▶ List of tasks
A – In the column on Pakistan's education and progress, what share of its GDP does Pakistan spend on education?
B – Transcribe the part of the column on Pakistan's education and progress that opens with the words containing "Wednesday / Feb" and closes with "and fair justice.".
C – Write the next part of the column on Pakistan's education and progress, picking up after its last sentence.

— begin Document section —

Wednesday / Feb 10 2016
Newspaper : The News
The four pillars of progress are: high quality education; science & Technology; innovation and entrepreneurship; and a governance system that allows merit to prevail and offers quick and fair justice.
Pakistan spends only about two percent of its GDP on education. For a nuclear state like Pakistan it is a shameful reality that we are ranked among the bottom nine countries of the world on this yardstick. This has been largely due to the stranglehold of the feudal system on our parliament which has given the lowest priority to education. It is not in the interests of the feudal landlords and rulers to allow an educated society to emerge that will challenge their lordly feudal lifestyles in which millions of peasants and farmers are exploited and held in virtual slavery.

— end Document section —
— begin Excerpted data —

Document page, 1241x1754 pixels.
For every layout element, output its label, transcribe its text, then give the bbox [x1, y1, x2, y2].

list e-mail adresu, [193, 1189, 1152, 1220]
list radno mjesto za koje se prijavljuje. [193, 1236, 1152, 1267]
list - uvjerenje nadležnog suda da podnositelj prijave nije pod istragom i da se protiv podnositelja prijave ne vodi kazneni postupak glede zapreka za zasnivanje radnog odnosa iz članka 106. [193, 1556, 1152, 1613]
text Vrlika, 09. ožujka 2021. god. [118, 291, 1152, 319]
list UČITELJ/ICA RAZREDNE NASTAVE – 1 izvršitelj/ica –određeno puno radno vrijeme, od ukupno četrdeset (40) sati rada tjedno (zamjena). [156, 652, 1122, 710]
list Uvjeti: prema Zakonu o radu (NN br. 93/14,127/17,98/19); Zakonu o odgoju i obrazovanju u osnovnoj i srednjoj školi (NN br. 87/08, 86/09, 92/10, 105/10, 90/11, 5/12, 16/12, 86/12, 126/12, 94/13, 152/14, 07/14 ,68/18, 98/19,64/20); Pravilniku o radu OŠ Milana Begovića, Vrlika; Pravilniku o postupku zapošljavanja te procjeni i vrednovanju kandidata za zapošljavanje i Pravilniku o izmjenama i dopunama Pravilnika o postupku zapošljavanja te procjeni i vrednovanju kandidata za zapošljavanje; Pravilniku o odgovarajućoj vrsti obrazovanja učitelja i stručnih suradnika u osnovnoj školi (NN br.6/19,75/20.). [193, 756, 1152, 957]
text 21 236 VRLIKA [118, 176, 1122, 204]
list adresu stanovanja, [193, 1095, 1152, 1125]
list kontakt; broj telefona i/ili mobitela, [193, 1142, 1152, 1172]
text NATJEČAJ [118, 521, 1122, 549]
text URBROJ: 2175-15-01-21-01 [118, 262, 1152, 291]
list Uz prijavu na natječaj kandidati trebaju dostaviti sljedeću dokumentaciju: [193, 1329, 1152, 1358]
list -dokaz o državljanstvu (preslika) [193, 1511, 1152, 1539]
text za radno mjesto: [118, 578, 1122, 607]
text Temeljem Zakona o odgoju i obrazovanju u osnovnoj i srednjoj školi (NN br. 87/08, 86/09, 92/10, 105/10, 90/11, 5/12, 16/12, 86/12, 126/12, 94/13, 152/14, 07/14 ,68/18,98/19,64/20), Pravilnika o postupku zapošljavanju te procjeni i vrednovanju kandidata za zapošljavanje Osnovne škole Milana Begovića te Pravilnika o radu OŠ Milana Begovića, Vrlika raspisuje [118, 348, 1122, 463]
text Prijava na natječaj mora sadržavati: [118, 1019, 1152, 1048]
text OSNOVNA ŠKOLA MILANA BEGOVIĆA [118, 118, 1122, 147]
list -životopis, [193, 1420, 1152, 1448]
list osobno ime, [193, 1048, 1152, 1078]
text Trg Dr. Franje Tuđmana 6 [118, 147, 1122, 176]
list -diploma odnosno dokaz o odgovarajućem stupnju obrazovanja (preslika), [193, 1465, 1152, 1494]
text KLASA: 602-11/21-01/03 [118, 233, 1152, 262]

— end Excerpted data —

▶ The responses
A – About two percent.

B –
Wednesday / Feb 10 2016
Newspaper : The News
The four pillars of progress are: high quality education; science & Technology; innovation and entrepreneurship; and a governance system that allows merit to prevail and offers quick and fair justice.

C –
Pakistan did make spectacular progress in higher education after the establishment of the Higher Education Commission in 2002. For the first time, several of our universities were ranked in the top 600 of the world – with NUST at a respectable 273 and UET (Lahore) at 281. However, this progress came to a grinding halt after 2008, when the budget of the HEC was slashed by 50 percent, and over 90 percent of projects frozen. The enemies of Pakistan had succeeded in almost destroying the only sector that was showing good progress.
In November 2010, the government issued a notification to shred the HEC into pieces in order to protect corrupt parliamentarians. The HEC had found that 53 of these national leaders had forged degrees while another 250 had degrees that were suspect. It was only on my appeal to the Supreme Court that this national disaster to shred the HEC was averted. The Supreme Court declared the government notification unconstitutional and restored the HEC’s status.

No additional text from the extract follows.